Why don’t I? Urban exploration and mental barriers to participation

“part of the critique levelled at urban exploration actually comes from a space of non-participation, we are looking at the images, we are judging and very often condemning an entire community based on the representations that we find on the Internet or the books”(Bradley L. Garrett, Senate House, 13 November 2015).

There was a moment during the Senate House Revealed: Talking Underground event when the audience was asked ‘how many of you consider yourselves urban explorers?’ Around five people put their hands up. It was suggested that we can all be urban explorers and a connection was drawn to tourists navigating their way through unfamiliar cities. I tramp London’s streets with a curiosity for the urban environment, but my hand stayed down: to call myself an urban explorer I need to transgress or at the very least regularly visit places that are empty and unusual.

As a child, I lived in rural Northamptonshire.

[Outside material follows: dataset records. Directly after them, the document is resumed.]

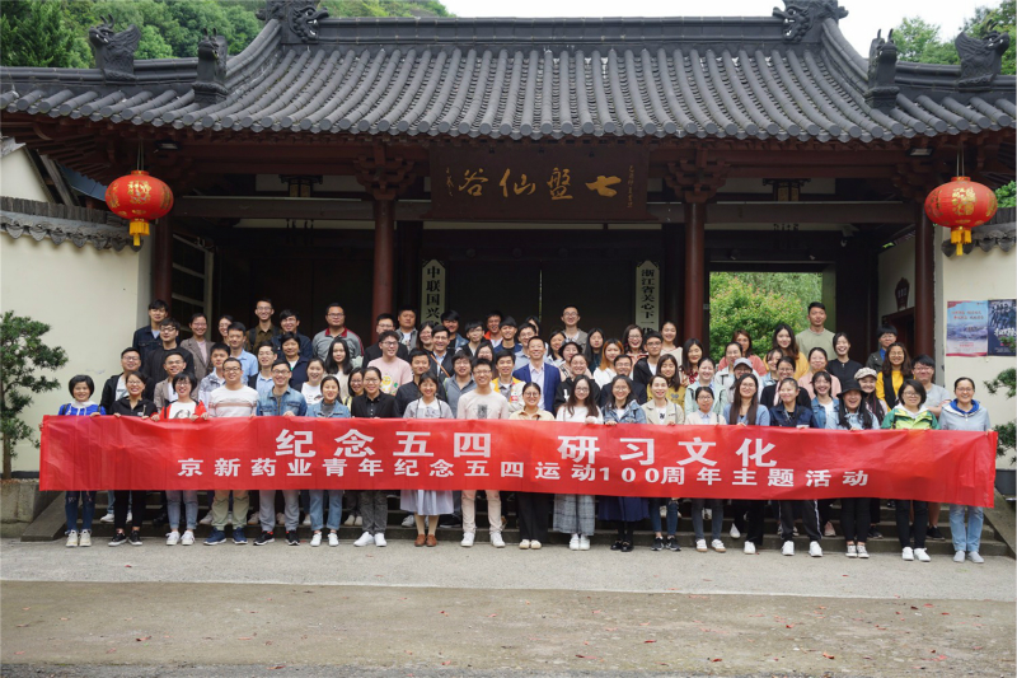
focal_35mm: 38
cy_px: 339
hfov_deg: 50.7
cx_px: 508
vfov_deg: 35.0
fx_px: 1073
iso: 100
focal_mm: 38
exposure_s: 1/80
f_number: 5.6
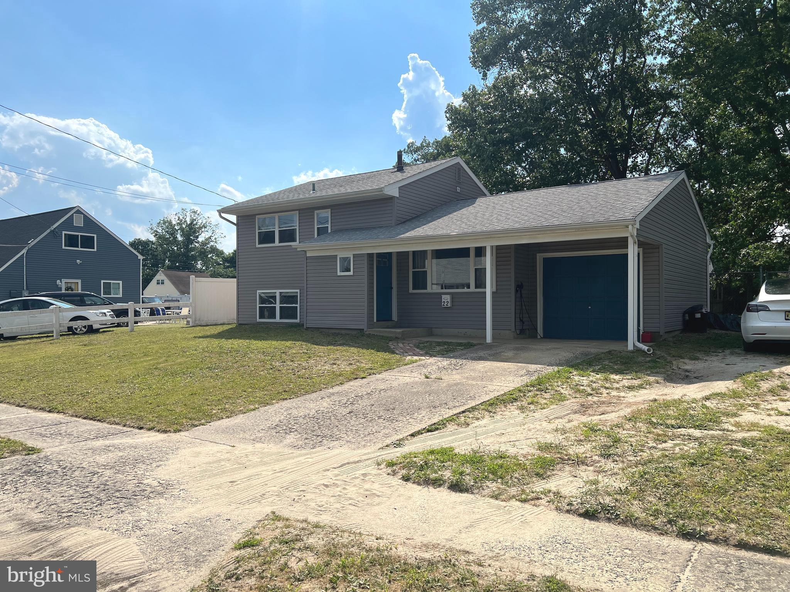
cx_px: 395
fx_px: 593
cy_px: 296
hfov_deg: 67.3
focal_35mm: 26
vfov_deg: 53.1
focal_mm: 5.7
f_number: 1.5
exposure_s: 1/7463
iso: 50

A gang of us explored abandoned cottages, snuck through hedges into neighbours’ gardens and once broke into a disused abattoir – where we were caught (‘get out of here, I know your parents’). I lost my nerve after that. I am no longer confident that I will ‘get away with it’ and I perceive a more heightened risk now that I am an adult and legally responsible for my actions. I am unconfident about performing transgressive urban exploration.

Office

I am curious about the entry points into urban exploration, the biographies of introduction – how did you get involved? Conventional ‘adventure’ experiences can be bought online, but somehow I doubt that there is a Groupon voucher for the urbex gateway experience for the uninitiated or an urbex field school (“book here for soft forays, all fully insured”). Without the opportunity to take part in a ‘gateway experience’ I sense an expectation that I should just go it alone. I live in a small town with negligible abandonment that is surrounded by military camps. I regularly hear explosions in the woods near my house. I pass a boarded up office building when I walk into town. I could walk around the back and see if there is a way in. But I know what a 1990s office interior looks like. So I line up excuses – military, guns, boring office spaces. The truth is that the burden to participate is on me (rather than the practice being exclusionary). The truth is that I choose not to walk around the back of the boarded up offices. To see what is there (‘Stay on the road. Keep off the moors. Beware the moon lads’).